Assigned task -
No picture belongs in the copy. Repeat each line below exactly.

Collection entries
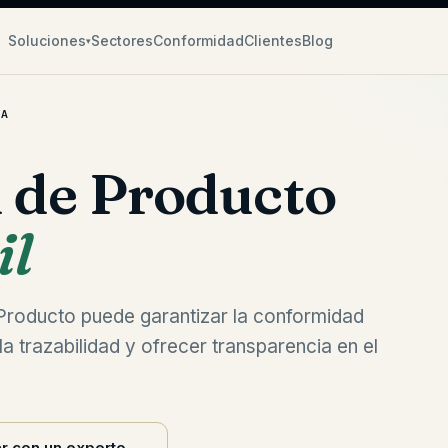
Soluciones
Sectores
Conformidad
Clientes
Blog
▾
RA
l de Producto
il
Producto puede garantizar la conformidad
a trazabilidad y ofrecer transparencia en el
r con un experto
→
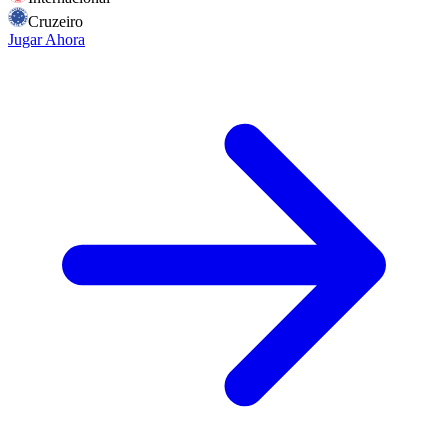
Cruzeiro
Jugar Ahora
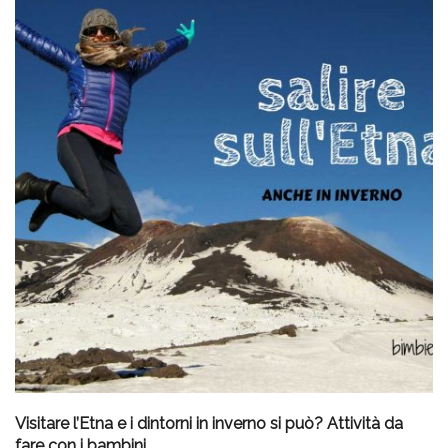
Visitare l’Etna e i dintorni in inverno si può? Attività da
fare con i bambini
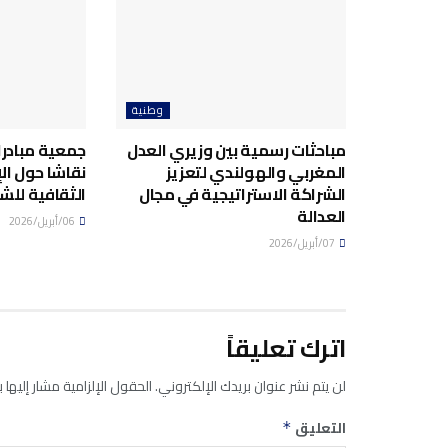
وطنية
مباحثات رسمية بين وزيري العدل
جمعية مبادرا
المغربي والهولندي لتعزيز
نقاشا حول ال
الشراكة الاستراتيجية في مجال
الثقافية للش
العدالة
06/أبريل/2026
07/أبريل/2026
اترك تعليقاً
لن يتم نشر عنوان بريدك الإلكتروني.
الحقول الإلزامية مشار إليها ب
التعليق
*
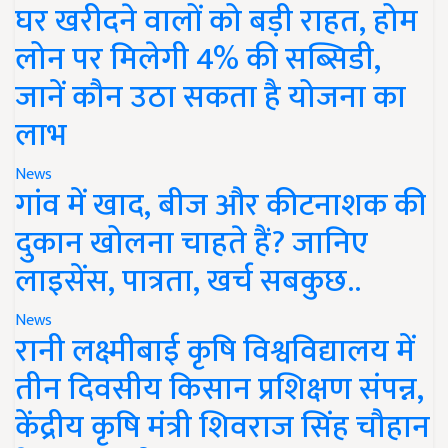
घर खरीदने वालों को बड़ी राहत, होम
लोन पर मिलेगी 4% की सब्सिडी,
जानें कौन उठा सकता है योजना का
लाभ
News
गांव में खाद, बीज और कीटनाशक की
दुकान खोलना चाहते हैं? जानिए
लाइसेंस, पात्रता, खर्च सबकुछ..
News
रानी लक्ष्मीबाई कृषि विश्वविद्यालय में
तीन दिवसीय किसान प्रशिक्षण संपन्न,
केंद्रीय कृषि मंत्री शिवराज सिंह चौहान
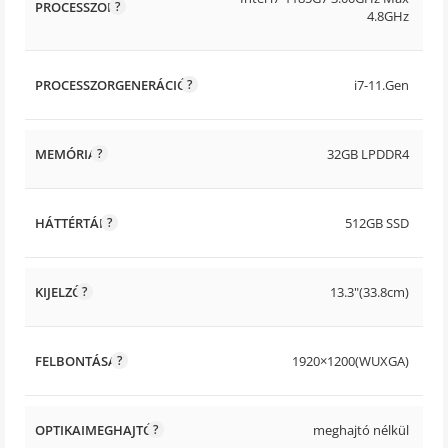
PROCESSZOR
4.8GHz
PROCESSZORGENERÁCIÓ
i7-11.Gen
MEMÓRIA
32GB LPDDR4
HÁTTÉRTÁR
512GB SSD
KIJELZŐ
13.3"(33.8cm)
FELBONTÁSA
1920×1200(WUXGA)
OPTIKAIMEGHAJTÓ
meghajtó nélkül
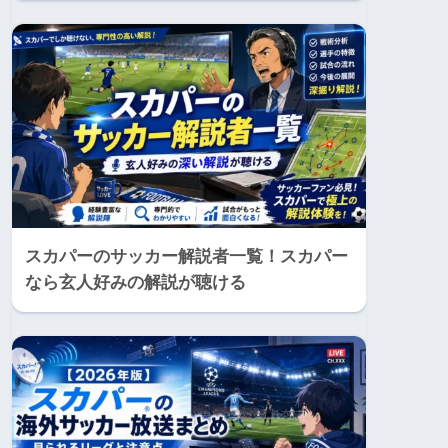
スカパーのサッカー解説者一覧！スカパー
なら玄人好みの解説が聴ける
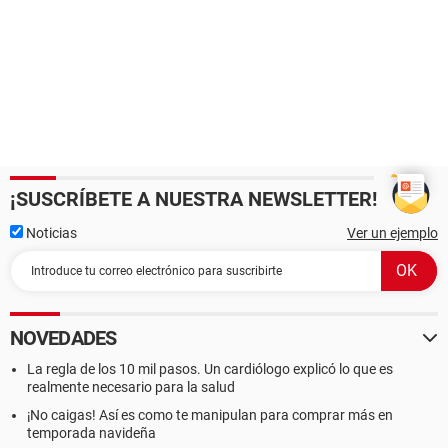
¡SUSCRÍBETE A NUESTRA NEWSLETTER!
Noticias
Ver un ejemplo
NOVEDADES
La regla de los 10 mil pasos. Un cardiólogo explicó lo que es
realmente necesario para la salud
¡No caigas! Así es como te manipulan para comprar más en
temporada navideña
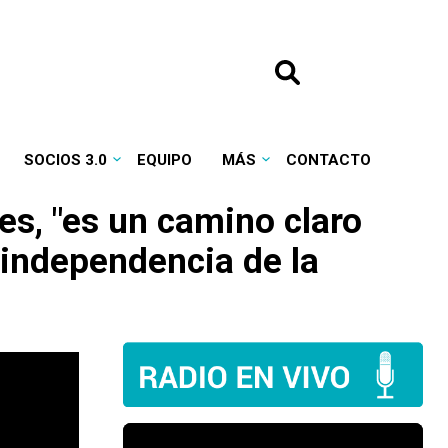
SOCIOS 3.0
EQUIPO
MÁS
CONTACTO
es, "es un camino claro
n independencia de la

Written answer -
Soluciones
Sectores
Conformidad
Clientes
Blog
▾
RA
l de Producto
il
Producto puede garantizar la conformidad
a trazabilidad y ofrecer transparencia en el
r con un experto
→
Cruzeiro
Jugar Ahora
Visitare l’Etna e i dintorni in inverno si può? Attività da
fare con i bambini
وطنية
مباحثات رسمية بين وزيري العدل
جمعية مبادرا
المغربي والهولندي لتعزيز
نقاشا حول ال
الشراكة الاستراتيجية في مجال
الثقافية للش
العدالة
06/أبريل/2026
07/أبريل/2026
اترك تعليقاً
لن يتم نشر عنوان بريدك الإلكتروني.
الحقول الإلزامية مشار إليها ب
التعليق
*
घर खरीदने वालों को बड़ी राहत, होम
लोन पर मिलेगी 4% की सब्सिडी,
जानें कौन उठा सकता है योजना का
लाभ
News
गांव में खाद, बीज और कीटनाशक की
दुकान खोलना चाहते हैं? जानिए
लाइसेंस, पात्रता, खर्च सबकुछ..
News
रानी लक्ष्मीबाई कृषि विश्वविद्यालय में
तीन दिवसीय किसान प्रशिक्षण संपन्न,
केंद्रीय कृषि मंत्री शिवराज सिंह चौहान
PROCESSZOR
4.8GHz
PROCESSZORGENERÁCIÓ
i7-11.Gen
MEMÓRIA
32GB LPDDR4
HÁTTÉRTÁR
512GB SSD
KIJELZŐ
13.3"(33.8cm)
FELBONTÁSA
1920×1200(WUXGA)
OPTIKAIMEGHAJTÓ
meghajtó nélkül
スカパーのサッカー解説者一覧！スカパー
なら玄人好みの解説が聴ける
¡SUSCRÍBETE A NUESTRA NEWSLETTER!
Noticias
Ver un ejemplo
NOVEDADES
La regla de los 10 mil pasos. Un cardiólogo explicó lo que es
realmente necesario para la salud
¡No caigas! Así es como te manipulan para comprar más en
temporada navideña
SOCIOS 3.0
EQUIPO
MÁS
CONTACTO
es, "es un camino claro
n independencia de la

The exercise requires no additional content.